Along the bottom of the CD jacket of Bourbon County, the debut solo album from Tara Key - lauded guitarist for the veteran indie-rock outfits Babylon Dance Band and Antietam - runs the endorsement "Tara Key plays Williams and Bally machines." And it's true: While Key may choose to strangle her rhythmic squalls out of the necks of Les Pauls, she credits pinball as her album's true inspiration. Bourbon County was, in fact, born with her hands at the flippers. "It was an entirely unpremeditated thing," Key says. "Actually, it was kind of a joke."

Nevertheless, Bourbon County became a serious venture, written for most part while Key was seperated for several months last year from her husband, band mate and Bourbon producer Tim Harris. The album's meditative confessions and lyrical instrumentals document a journey of self-discovery. "It was a really enriching time in a weird way," Key says, "because I was forced into thinking about extremes and limits. It's adulthood, you know. It's tough."

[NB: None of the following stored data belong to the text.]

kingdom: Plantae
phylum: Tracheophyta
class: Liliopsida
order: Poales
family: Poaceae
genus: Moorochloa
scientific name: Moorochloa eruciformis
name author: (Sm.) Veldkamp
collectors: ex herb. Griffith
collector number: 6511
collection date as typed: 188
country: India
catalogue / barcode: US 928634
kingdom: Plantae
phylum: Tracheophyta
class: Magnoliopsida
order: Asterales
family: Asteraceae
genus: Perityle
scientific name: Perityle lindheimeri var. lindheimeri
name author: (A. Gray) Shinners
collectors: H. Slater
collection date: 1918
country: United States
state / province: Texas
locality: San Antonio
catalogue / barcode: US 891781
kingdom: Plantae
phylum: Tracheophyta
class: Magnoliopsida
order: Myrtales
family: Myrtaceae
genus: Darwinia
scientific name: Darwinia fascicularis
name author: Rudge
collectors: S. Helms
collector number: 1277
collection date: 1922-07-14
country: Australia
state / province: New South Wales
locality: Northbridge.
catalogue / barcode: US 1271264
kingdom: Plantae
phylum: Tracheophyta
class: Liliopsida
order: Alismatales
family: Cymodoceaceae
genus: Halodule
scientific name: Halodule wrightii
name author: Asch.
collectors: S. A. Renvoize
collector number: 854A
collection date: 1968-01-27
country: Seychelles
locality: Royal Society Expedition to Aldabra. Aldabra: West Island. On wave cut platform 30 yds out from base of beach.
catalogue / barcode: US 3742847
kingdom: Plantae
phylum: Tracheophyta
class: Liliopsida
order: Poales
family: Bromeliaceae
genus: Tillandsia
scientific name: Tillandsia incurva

Bourbon took shape on a pub crawl through Manhattan's Lower East Side - "Three-quarters of the songs were written at one table at Burp Castle," she says, referring to a local bar where the help dress as monks - and came together during a two-week stay in northern Vermont, where she recorded five songs in a rural eight-track studio. Key describes her north-woods sojourn - which inspired songs like "Long Trail" and "Northern Star" - in almost mystical terms. "It was a revelation, having come from Kentucky and thinking the only place possible that I could live a happy life was New York," she says. "I got up to Vermont and I heard a similar density of sound, but they're different sounds. They're easier on the ear." Key gathered a group of friends with whom she jammed into the night in discordant harmony with the surrounding nature. "It was like a perfect summer camp," she recalls.

The collaborative spirit spilled over to the New York sessions last fall, where guest artists included such Key friends as members of Eleventh Dream Day, the Shams and Yo La Tengo.

The resulting music is more laid-back than the powerful pop that Key first forged in Louisville, Ky., with the Babylon Dance Band or the fierce mood studies she developed more recently in New York with Antietam. (The Babylons have a posthumous album, Four on One, coming out this spring, and Antietam have recorded some tracks for their sixth album.) Most of the songs are acoustic based and on "Northern Star" and "One Spark" (written with the Shams' Sue Garner) Key got to indulge her melodic side. "Pop, in my own twisted way, is at the soul of everything I do," she says. "This record was a chance to take that a little farther." Still, her much-admired textural fretwork is Bourbon County's calling card. "The first person that showed me how a guitar could speak was Neil Young," Key says, "It made me want to live my whole life teetering on the edge of feedback."